Vient de paraître ! Assessing Content and Language Integrated Learning (CLIL) in French-speaking Belgium: linguistic, cognitive, and educational perspectives

Les Cahiers de Recherche du Girsef n° 109.
Auteurs : Philippe Hiligsmann, Luk Van Mensel, Benoît Galand, Laurence Mettewie, Fanny Meunier, Arnaud Szmalec, Kristel Van Goethem, Amélie Bulon, Audrey De Smet, Isa Hendrikx, Morgane Simonis

Résumé : 

"Évaluer l’enseignement en immersion en Belgique francophone : approches linguistique, cognitive et éducative"

En ces temps de mondialisation, les politiques favorisent de plus en plus le multilinguisme en tant que fort atout social et économique. L’enseignement d’une matière par l’intégration d’une langue étrangère (EMILE), couramment appelée enseignement en immersion, est vu comme un moyen de promouvoir le multilinguisme dans l'enseignement. Il s’agit une méthode didactique dans laquelle les matières scolaires sont enseignées dans une langue cible différente de celle de la langue de l'enseignement général. En Communauté française de Belgique, les écoles ont été autorisées à dispenser l'EMILE en néerlandais, en anglais ou en allemand depuis 1998. A ce jour, nous ne disposons cependant que d'une vision fragmentaire et incomplète de l’impact de l'EMILE sur l'acquisition d'une langue seconde/étrangère. Le but de cette contribution est triple : a) esquisser les particularités de l'EMILE en Belgique francophone ; b) donner un aperçu des recherches menées sur l'EMILE en Belgique francophone ; et c) présenter les objectifs d'une étude longitudinale et interdisciplinaire menée par l'Université catholique de Louvain et l'Université de Namur.

La recherche sur l’immersion en Communauté française de Belgique en donne une image plutôt positive, même si certains résultats sont incohérents ou demandent à être nuancés. (1) Les études ne montrent pas d'effets négatifs sur l'acquisition du français, (2) les compétences des élèves EMILE dans la langue cible semblent plus élevées que celles des élèves de l’enseignement traditionnel – sans toutefois atteindre le niveau des natifs, en particulier pour ce qui concerne les compétences productives – et (3) l’EMILE semble être associé positivement à l'ouverture des élèves envers l'autre langue et sa communauté. Cependant, ces études souffrent d’un certain nombre de lacunes. Tout d’abord, celles-ci concernent un (très) petit groupe de participants, provenant souvent uniquement d'une même école.
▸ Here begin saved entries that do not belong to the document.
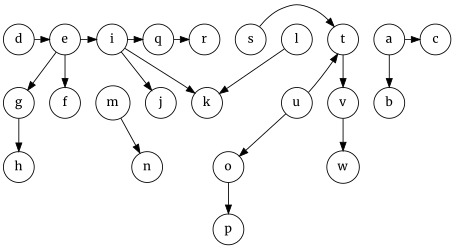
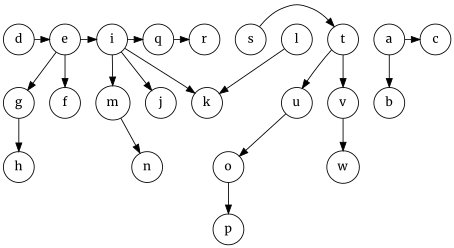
  digraph {
    fontname=Merriweather
    node [fontname=Merriweather shape=circle]
    edge [fontname=Merriweather]
    n1 [label=f]
    n2 [label=g]
    n3 [label=n]
    n4 [label=o]
    n5 [label=j]
    n6 [label=k]
    n7 [label=m]
    n8 [label=u]
    n9 [label=v]
    n10 [label=a]
    n11 [label=c]
    n12 [label=d]
    n13 [label=e]
    n14 [label=i]
    n15 [label=q]
    n16 [label=r]
    n17 [label=s]
    n18 [label=t]
    n19 [label=h]
    n20 [label=p]
    n21 [label=w]
    n22 [label=b]
    n23 [label=l]
    subgraph sub_1 {
      rank=same
      n1
      n2
    }
    subgraph sub_2 {
      rank=same
      n3
      n4
    }
    subgraph sub_3 {
      rank=same
      n5
      n6
      n7
    }
    subgraph sub_4 {
      rank=same
      n8
      n9
    }
    subgraph sub_5 {
      rank=same
      n10
      n11
      n12
      n13
      n14
      n15
      n16
      n17
      n18
    }
    n1 -> n2 [style=invis]
    n2 -> n19
    n3 -> n4 [style=invis]
    n4 -> n20
    n5 -> n6 [style=invis]
    n6 -> n7 [style=invis]
    n7 -> n3
    n8 -> n4
    n8 -> n9 [style=invis]
    n9 -> n21
    n10 -> n11
    n10 -> n22
    n12 -> n13
    n13 -> n1
    n13 -> n2
    n13 -> n14
    n14 -> n5
    n14 -> n6
+   n14 -> n7
    n14 -> n15
    n15 -> n16
    n17 -> n18
-   n8 -> n18
+   n18 -> n8
    n18 -> n9
    n23 -> n6
  }
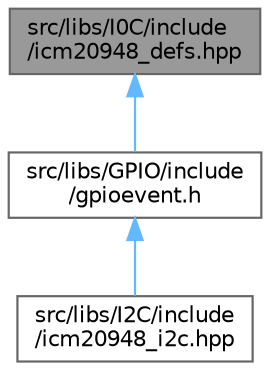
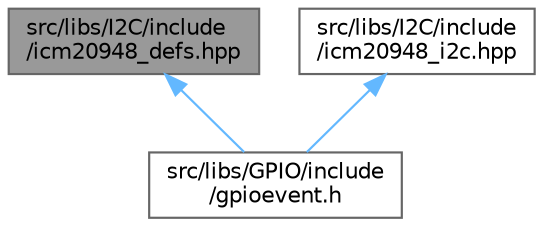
  digraph {
    node [color=grey40 fillcolor=white fontname=Helvetica fontsize=10 shape=box style=filled]
    edge [color=steelblue1 dir=back fontname=Helvetica fontsize=10 labelfontname=Helvetica labelfontsize=10 style=solid]
-   n1 [color=gray40 fillcolor=grey60 fontcolor=black height=0.2 label="src/libs/I0C/include\l/icm20948_defs.hpp" width=0.4]
+   n1 [color=gray40 fillcolor=grey60 fontcolor=black height=0.2 label="src/libs/I2C/include\l/icm20948_defs.hpp" width=0.4]
    n2 [height=0.2 label="src/libs/GPIO/include\l/gpioevent.h" width=0.4]
    n3 [height=0.2 label="src/libs/I2C/include\l/icm20948_i2c.hpp" width=0.4]
    n1 -> n2
-   n2 -> n3
+   n3 -> n2
  }
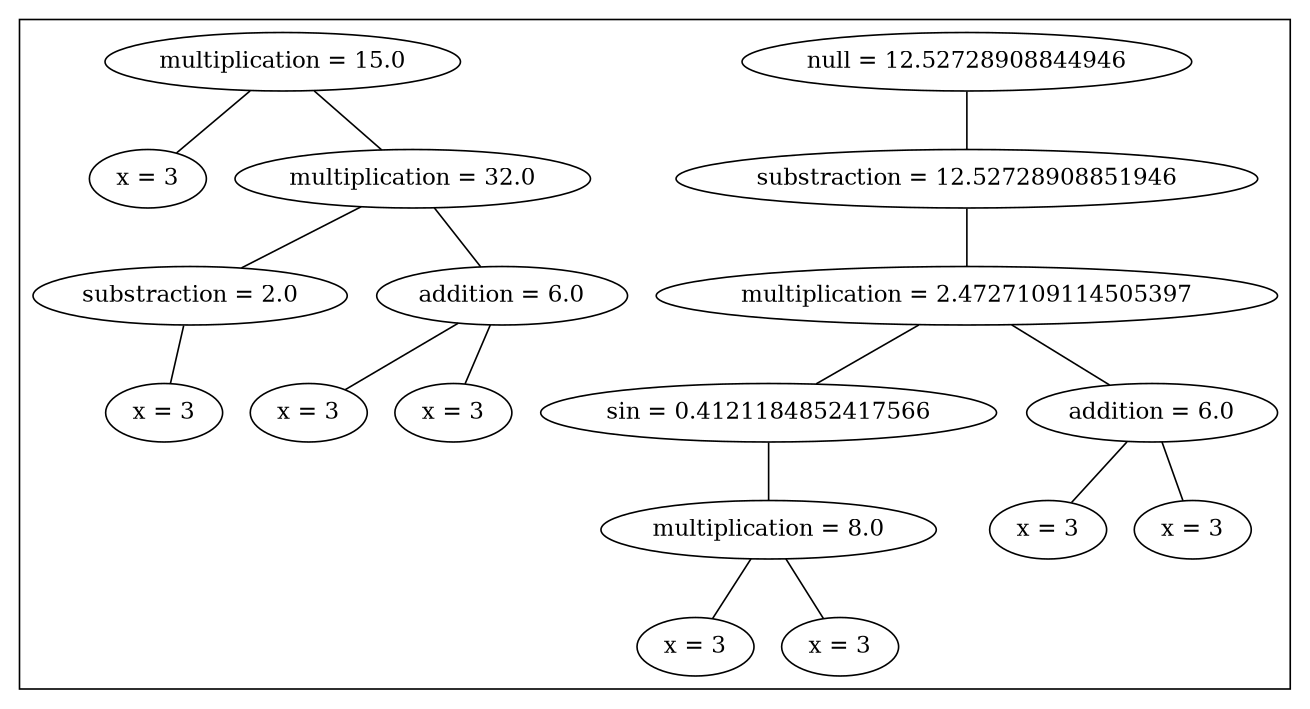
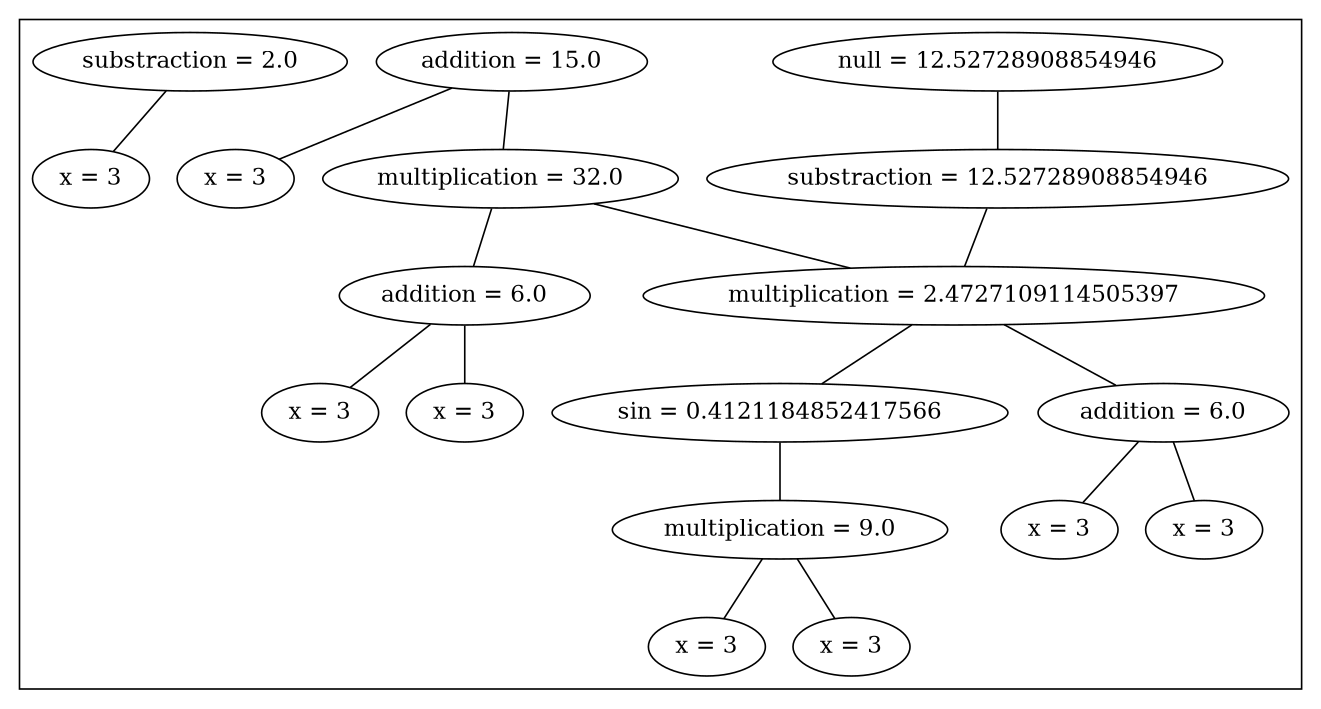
  graph {
-   n1 [label="null = 12.52728908844946"]
-   n2 [label="substraction = 12.52728908851946"]
-   n3 [label="multiplication = 15.0"]
+   n1 [label="null = 12.52728908854946"]
+   n2 [label="substraction = 12.52728908854946"]
+   n3 [label="addition = 15.0"]
    n4 [label="multiplication = 2.4727109114505397"]
    n5 [label="x = 3"]
    n6 [label="multiplication = 32.0"]
    n7 [label="substraction = 2.0"]
    n8 [label="addition = 6.0"]
    n9 [label="x = 3"]
    n10 [label="x = 3"]
    n11 [label="x = 3"]
    n12 [label="sin = 0.4121184852417566"]
    n13 [label="addition = 6.0"]
-   n14 [label="multiplication = 8.0"]
+   n14 [label="multiplication = 9.0"]
    n15 [label="x = 3"]
    n16 [label="x = 3"]
    n17 [label="x = 3"]
    n18 [label="x = 3"]
    subgraph cluster_1 {
      n1
      n2
      n3
      n4
      n5
      n6
      n7
      n8
      n9
      n10
      n11
      n12
      n13
      n14
      n15
      n16
      n17
      n18
    }
    n1 -- n2
    n2 -- n4
    n3 -- n5
    n3 -- n6
    n4 -- n12
    n4 -- n13
-   n6 -- n7
+   n6 -- n4
    n6 -- n8
    n7 -- n9
    n8 -- n10
    n8 -- n11
    n12 -- n14
    n13 -- n17
    n13 -- n18
    n14 -- n15
    n14 -- n16
  }
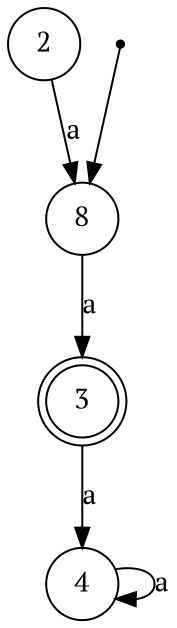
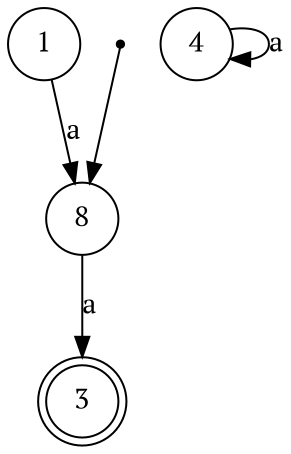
  digraph {
    fontname="PT Serif"
    rankdir=TB
    node [fontname="PT Serif" shape=circle]
    edge [fontname="PT Serif"]
    3 [shape=doublecircle]
    4
    n3 [label=8]
-   1 [label=2]
+   1
    nowhere [shape=point]
-   3 -> 4 [label=a]
    4 -> 4 [label=a]
    n3 -> 3 [label=a]
    1 -> n3 [label=a]
    nowhere -> n3
  }
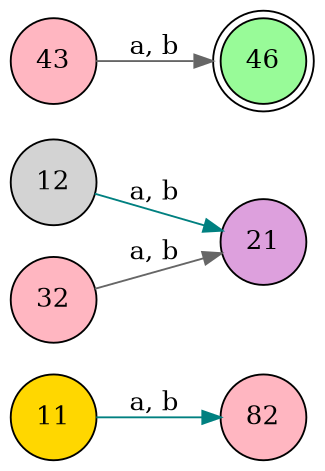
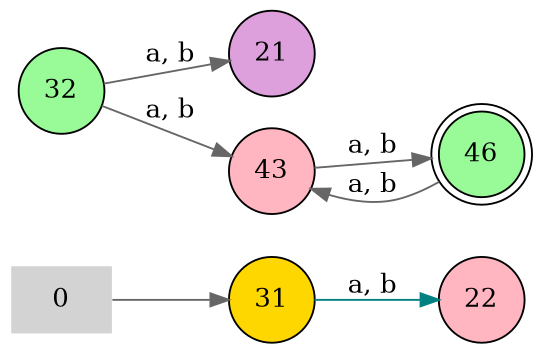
  digraph {
    rankdir=LR
    node [fillcolor=lightgrey shape=circle style=filled]
    edge [color=gray40]
-   n2 [fillcolor=gold label=11]
-   n3 [fillcolor=lightpink label=82]
-   n4 [label=12]
+   0 [shape=none]
+   n2 [fillcolor=gold label=31]
+   n3 [fillcolor=lightpink label=22]
    n5 [fillcolor=plum label=21]
-   n6 [fillcolor=lightpink label=32]
+   n6 [fillcolor=palegreen label=32]
    n7 [fillcolor=lightpink label=43]
    n8 [fillcolor=palegreen label=46 shape=doublecircle]
+   0 -> n2
    n2 -> n3 [color=teal label="a, b"]
-   n4 -> n5 [color=teal label="a, b"]
    n6 -> n5 [label="a, b"]
+   n6 -> n7 [label="a, b"]
    n7 -> n8 [label="a, b"]
+   n8 -> n7 [label="a, b"]
  }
Pour pouvoir dégager des implications sur l’EMILE en général, un échantillon plus vaste comportant des élèves de différentes écoles est requis, et ce, afin de prendre en compte les différents facteurs contextuels et pédagogiques impliqués dans l’enseignement en immersion. Ensuite, bon nombre des études omettent d’adopter une approche intégrée (fortement défendue par les promoteurs de l’EMILE) et se concentrent uniquement sur un aspect spécifique - souvent linguistique - de l'EMILE. De plus, de nombreuses caractéristiques des élèves et des enseignants (comme le statut socio-économique, le QI, la formation académique,...) ne sont généralement pas prise en compte dans les études disponibles. De ce fait, la comparabilité des échantillons en EMILE et non-EMILE reste très incertaine. Par conséquent, on ne peut pas exclure l'hypothèse selon laquelle les différences observées sont dues à des différences initiales non-mesurées entre les élèves qui fréquentent les classes EMILE et non-EMILE. La limitation la plus importante de nombreuses études réalisées jusqu'à présent est cependant l'utilisation d'une approche transversale pour comparer les élèves EMILE et non-EMILE. Alors qu'une telle approche nous fournit des informations précieuses sur les différences potentielles entre les deux groupes au moment du test, elle ne permet pas de vérifier si ces différences peuvent être attribuées à l'expérience EMILE ou à d'autres facteurs possibles. Afin de se prononcer sur cette question, un plan de recherche longitudinale serait plus approprié.

L’étude interdisciplinaire actuellement en cours à l’Université catholique de Louvain et l’Université de Namur vise précisément à dépasser certaines de ces limites et à apporter une contribution empirique et théorique au débat en cours sur le multilinguisme en général et l’enseignement en immersion en particulier.